- Instruction
Skip the pictures. Give all the data again exactly.
====== Material to process ======
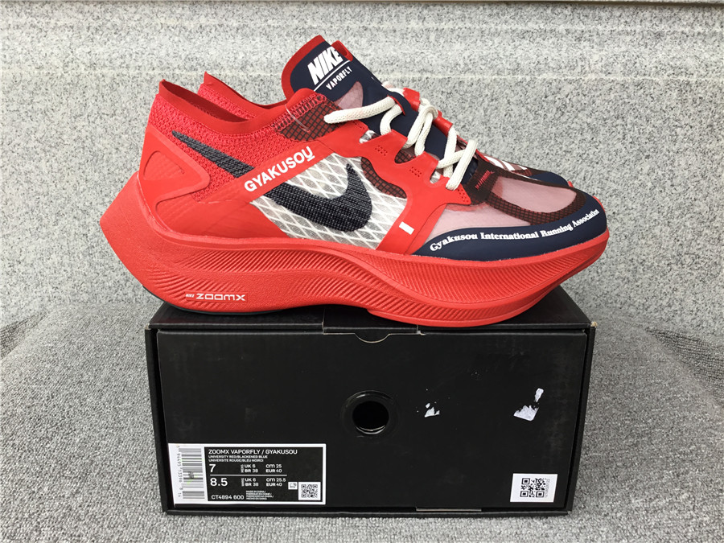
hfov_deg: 58.4
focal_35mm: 31
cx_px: 362
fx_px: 648
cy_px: 272
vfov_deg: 45.4
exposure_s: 1/50
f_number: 2.4
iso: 32
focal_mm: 3.3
======
- Answer to the problem
hfov_deg: 58.4
focal_35mm: 31
cx_px: 362
fx_px: 648
cy_px: 272
vfov_deg: 45.4
exposure_s: 1/50
f_number: 2.4
iso: 32
focal_mm: 3.3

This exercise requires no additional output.